"Prendre le premier gros plan, le premier baiser, faire couler la première larme. Etre le premier sur terre à prononcer "Je t'aime". Mais la réalité est différente. Le monde est plein d'amour. L'amour est en passe d'être noyé, dans le cinéma. Rien qu'à l'idée de dire "Je t'aime", on sent monter la nausée. Même si on ne l'a jamais dit, si on n'a jamais fait le film, on sait de quoi il retourne. On connaît l'histoire, les sentiments, les cadrages, jusqu'au rabâchage.

Nous sommes déflorés depuis longtemps. Pourtant, même si les mots ne sont plus propres, l'intention vient toujours du cœur le plus pur. Comment fuir l'ombre des clichés pour arriver en un lieu où l'on peut regarder une femme dans les yeux et lui dire un "Je t'aime" qui ait un sens et du poids? Le problème est aussi personnel qu'esthétique. Comment fait-on un film sur l'amour? Comment donne-t-on une vie nouvelle à des clichés qui portent encore une vérité, tout fatigués et usés qu'ils soient ? Nous n'apportons pas la réponse, mais notre film essaie de le faire. C'est une déclaration d'amour à la fumée, au cinéma, aux beaux regards, aux mains fragiles, et à Copenhague - mais ça, c'est une autre affaire.

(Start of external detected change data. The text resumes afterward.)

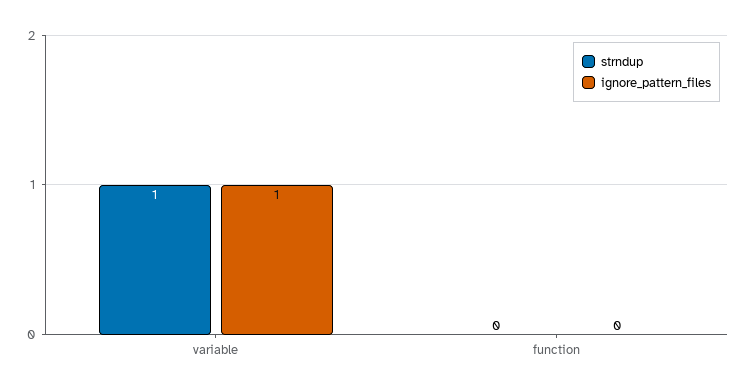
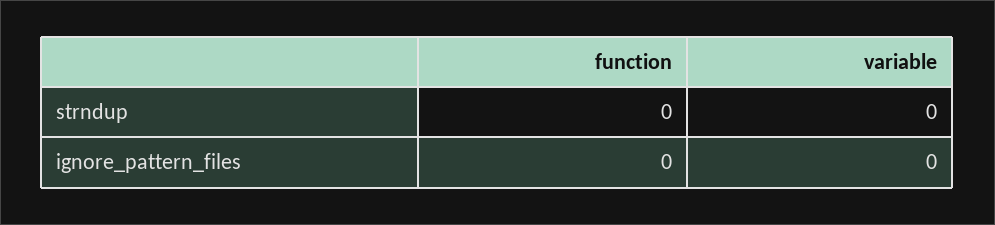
  {
    "strndup": {
-     "variable": 1,
+     "variable": 0,
      "function": 0
    },
    "ignore_pattern_files": {
-     "variable": 1,
+     "variable": 0,
      "function": 0
    }
  }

Une chose peut être révélée pourtant : ce n'est qu'en acceptant oe que l'on sait et ce que l'on veut que l'on peut progresser. L'imitation de l'innocence n'a jamais marché. Le premier gros plan est pris et il ne reviendra jamais.

Enfin, alors que notre but était de trouver un lieu où les choses avaient du poids, nous avons voulu que le chemin qui y mène ait la légèreté d'une brise d'été. Autoriser {et même forcer} la beauté et l'émotion à s'y glisser, mais comme le vent qui surprend par sa douce plénitude. Autrement dit: Pas de gothique. Il faut séduire avec douceur et imperceptiblement. Tout a son ordre et sa place, mais les objets se décalent, se dérangent et se transforment jusqu'à ce que l'on arrive à quelque chose d'irrémédiablement neuf. Un lieu où l'on dit "Je t'aime" pour la première fois. Ou presque."